* EXERCISE *
Swap every "Updater" in the listing below for "Mettre à jour" and write out the source text again with nothing else changed. Leave the picture out of your answer.

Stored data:

____

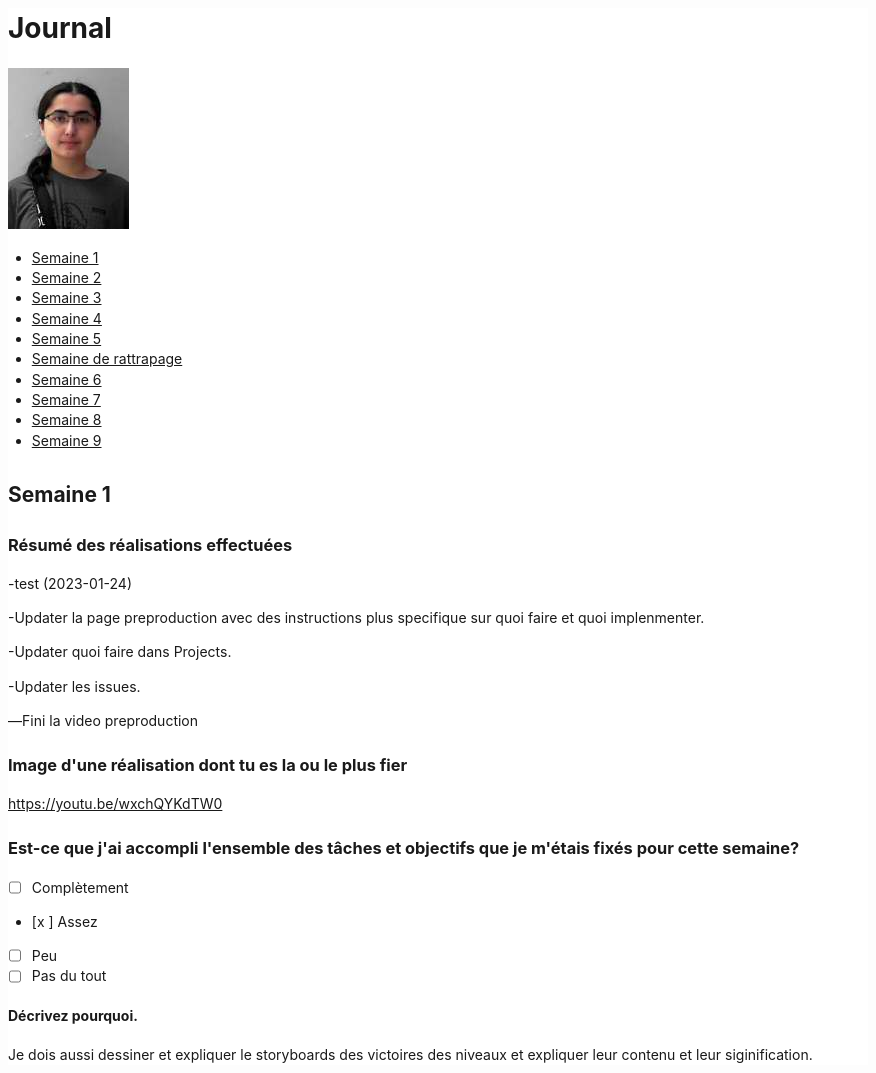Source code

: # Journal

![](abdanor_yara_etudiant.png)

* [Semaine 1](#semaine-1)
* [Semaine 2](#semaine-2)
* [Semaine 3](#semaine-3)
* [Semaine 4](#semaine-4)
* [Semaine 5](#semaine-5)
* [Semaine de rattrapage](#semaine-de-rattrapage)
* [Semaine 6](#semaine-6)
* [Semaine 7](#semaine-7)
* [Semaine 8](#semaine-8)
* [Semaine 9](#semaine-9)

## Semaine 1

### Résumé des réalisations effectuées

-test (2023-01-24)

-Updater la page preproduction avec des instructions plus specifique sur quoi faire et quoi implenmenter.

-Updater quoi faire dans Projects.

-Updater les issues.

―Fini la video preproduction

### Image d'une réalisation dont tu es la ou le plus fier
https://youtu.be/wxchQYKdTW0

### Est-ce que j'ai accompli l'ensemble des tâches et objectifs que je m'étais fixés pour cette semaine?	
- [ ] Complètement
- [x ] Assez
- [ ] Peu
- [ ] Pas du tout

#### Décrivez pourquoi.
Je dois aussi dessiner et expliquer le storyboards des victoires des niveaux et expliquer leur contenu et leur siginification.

____

* YOUR SOLUTION *
Source code

: # Journal

![](abdanor_yara_etudiant.png)

* [Semaine 1](#semaine-1)
* [Semaine 2](#semaine-2)
* [Semaine 3](#semaine-3)
* [Semaine 4](#semaine-4)
* [Semaine 5](#semaine-5)
* [Semaine de rattrapage](#semaine-de-rattrapage)
* [Semaine 6](#semaine-6)
* [Semaine 7](#semaine-7)
* [Semaine 8](#semaine-8)
* [Semaine 9](#semaine-9)

## Semaine 1

### Résumé des réalisations effectuées

-test (2023-01-24)

-Mettre à jour la page preproduction avec des instructions plus specifique sur quoi faire et quoi implenmenter.

-Mettre à jour quoi faire dans Projects.

-Mettre à jour les issues.

―Fini la video preproduction

### Image d'une réalisation dont tu es la ou le plus fier
https://youtu.be/wxchQYKdTW0

### Est-ce que j'ai accompli l'ensemble des tâches et objectifs que je m'étais fixés pour cette semaine?	
- [ ] Complètement
- [x ] Assez
- [ ] Peu
- [ ] Pas du tout

#### Décrivez pourquoi.
Je dois aussi dessiner et expliquer le storyboards des victoires des niveaux et expliquer leur contenu et leur siginification.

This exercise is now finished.